* _Excerpted text_
++++++
Substance is that which occupies space. In its more compact and rigid forms substance is perceptible by the senses, and is then called matter; but in its finer and more ethereal forms, when it cannot be perceived by the senses, substance is still matter, and is essentially the same. The apparently many substances of nature are in reality only varying forms of one Substance; the differences between them are due to varying degrees of pressure, and to the form and rate of vibration of the atoms which compose them. Ice is a solid substance; water a partially fluid substance; the vapor arising from water verges on the gaseous state; and oxygen and hydrogen are gases. But a piece of ice may be brought back through all these stages, and converted into oxygen and hydrogen, and no change is made in it except that in the fluid state the atoms are less firmly pressed together than in the solid state; and in the gaseous state the bond of cohesion is still weaker, and the atoms circulate or roll around each other more freely than in the fluid state. It is now a well-known fact that nearly all the growth of the vegetable kingdom comes from the atmosphere; trees, plants and flowers are solidified air. The furniture in our homes, and the walls of the houses in which we live are merely solidified gases; burn them, and they return to their original state, leaving only a handful of ashes as “material” evidence of their existence, and if we learn to treat these ashes with the right agencies, they, too, will vanish into the ethereal realm. The earth itself, so firm and solid under our feet, was indisputably once a ball of flaming gases and vapors, and in the stage before that, must it not have been still more ethereal? It is all solidified atmosphere. Our own bodies are compounds of gases; in the crematory the human form vanishes. All things came out from the ether, and all things are ether, changed to more or less solid forms by differences in atomic pressure and cohesion.

All this brings us to the conclusion that the many seemingly different substances—iron, wood, coal, lime, water, etc., are merely different forms of one thing; that there is only one elemental substance, from which all created things are shaped. As we find that solid things are the gaseous atmosphere, solidified by an increased atomic pressure, so we shall no doubt find that the gases are produced from one ether, being brought to the semi fluid state by increased pressure, and at last we must conclude that there is one perfectly fluid substance, of which are made all the things which do appear. This One Substance is the stupendous reality behind all the appearances of the material world.
++++++
* _Stored items_
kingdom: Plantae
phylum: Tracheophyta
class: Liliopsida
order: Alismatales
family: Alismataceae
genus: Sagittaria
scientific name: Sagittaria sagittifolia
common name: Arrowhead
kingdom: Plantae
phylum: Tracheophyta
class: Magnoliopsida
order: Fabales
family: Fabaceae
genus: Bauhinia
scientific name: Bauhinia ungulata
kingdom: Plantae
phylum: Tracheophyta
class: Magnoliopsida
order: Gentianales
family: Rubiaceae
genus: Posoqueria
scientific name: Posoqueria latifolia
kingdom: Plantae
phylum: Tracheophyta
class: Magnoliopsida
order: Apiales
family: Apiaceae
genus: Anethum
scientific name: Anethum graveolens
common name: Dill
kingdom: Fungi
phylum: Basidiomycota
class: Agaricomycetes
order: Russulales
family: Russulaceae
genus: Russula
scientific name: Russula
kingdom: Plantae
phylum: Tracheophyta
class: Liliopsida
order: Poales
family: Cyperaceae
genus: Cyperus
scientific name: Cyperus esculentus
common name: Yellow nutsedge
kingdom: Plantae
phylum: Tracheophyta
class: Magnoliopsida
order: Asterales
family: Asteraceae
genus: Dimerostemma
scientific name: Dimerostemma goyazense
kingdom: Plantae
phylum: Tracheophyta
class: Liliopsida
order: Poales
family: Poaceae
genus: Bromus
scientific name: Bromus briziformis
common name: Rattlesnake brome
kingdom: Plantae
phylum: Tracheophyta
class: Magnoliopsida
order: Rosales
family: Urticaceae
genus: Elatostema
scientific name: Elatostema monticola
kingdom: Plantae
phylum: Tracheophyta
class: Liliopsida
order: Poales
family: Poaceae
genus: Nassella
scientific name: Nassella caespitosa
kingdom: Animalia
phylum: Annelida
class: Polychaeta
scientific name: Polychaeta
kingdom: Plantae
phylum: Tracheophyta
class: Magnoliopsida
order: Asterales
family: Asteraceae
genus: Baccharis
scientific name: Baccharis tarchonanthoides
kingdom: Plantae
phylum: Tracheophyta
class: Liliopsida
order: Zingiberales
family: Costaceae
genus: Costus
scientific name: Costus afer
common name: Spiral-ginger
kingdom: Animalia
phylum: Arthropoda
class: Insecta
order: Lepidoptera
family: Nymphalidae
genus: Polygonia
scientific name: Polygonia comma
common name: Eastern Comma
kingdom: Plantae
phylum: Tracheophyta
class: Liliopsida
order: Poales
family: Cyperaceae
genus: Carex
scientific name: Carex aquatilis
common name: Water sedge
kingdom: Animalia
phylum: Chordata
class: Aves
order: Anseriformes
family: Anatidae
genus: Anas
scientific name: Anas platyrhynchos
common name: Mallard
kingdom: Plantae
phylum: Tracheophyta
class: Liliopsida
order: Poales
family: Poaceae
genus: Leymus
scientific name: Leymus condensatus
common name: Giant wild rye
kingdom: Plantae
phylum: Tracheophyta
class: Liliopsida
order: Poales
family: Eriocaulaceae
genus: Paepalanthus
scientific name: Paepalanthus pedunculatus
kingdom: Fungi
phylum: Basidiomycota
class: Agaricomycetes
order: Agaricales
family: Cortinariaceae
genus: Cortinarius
++++++
* _About this exercise_
Write the next part of the passage about one substance underlying all matter, picking up after its final sentence.

* _Answer space_
We will now take up the study of this substance. First, we must get rid of the idea that there is anything else. Substance is all there is. We live, and move, and have our being in substance; we, ourselves, are substance. We must conclude that substance cannot have been created, for that it should have been formed out of nothing is unthinkable. Substance always was; forms have been created, and are being continually created, changed, and modified; but the substance of which those forms are made is the same, yesterday and today and forever. When I speak of forms, I mean the so-called “material” universe; suns, stars, planets, seas, continents, trees, plants, gases, and the bodies of animals and men; all these are varying forms of the One Changeless Substance, which is all, and in all. And as this substance has existed through all of time past, so it will exist through all of time future, for it is indestructible; we may change its forms, but not one particle of it can we destroy.

Does this substance occupy all of space? Evidently not, for the more nearly we carry its forms to their original state the more fluid they become; we go from solids back to gases, and from gases to ether, and so on; and we conclude that the one substance must be perfectly fluid, and if that be so, its particles cannot be solidly pressed together; there must be space between them, as in all fluids. Furthermore, if substance filled all space motion would be impossible; for substance can only move when there is unoccupied space to move into. And as we know that there is motion, so we know that there must be empty space. This is a matter of some importance when we come to the study of consciousness; for if one substance completely filled all space, it must be absolutely solid, with its atoms pressed rigidly against each other; and not only could there be no motion in any part, but there could be no separate consciousness in any part; if consciousness were possible at all in a perfectly solid substance, it could only be the consciousness of the whole. But if there is empty space, there is not only room for motion, but there is room for separate portions of substance, which may be conscious within themselves. If there is empty space, there is room for man, as a separate portion of original substance to move about and to have a consciousness of his own. There may be more than one conscious intelligence, though there is only one substance. We close this chapter with the claim that we have demonstrated the existence of three realities: time, space and a substance which moves in space. The next chapter will be devoted to the consideration of consciousness.

IV.

CONSCIOUSNESS.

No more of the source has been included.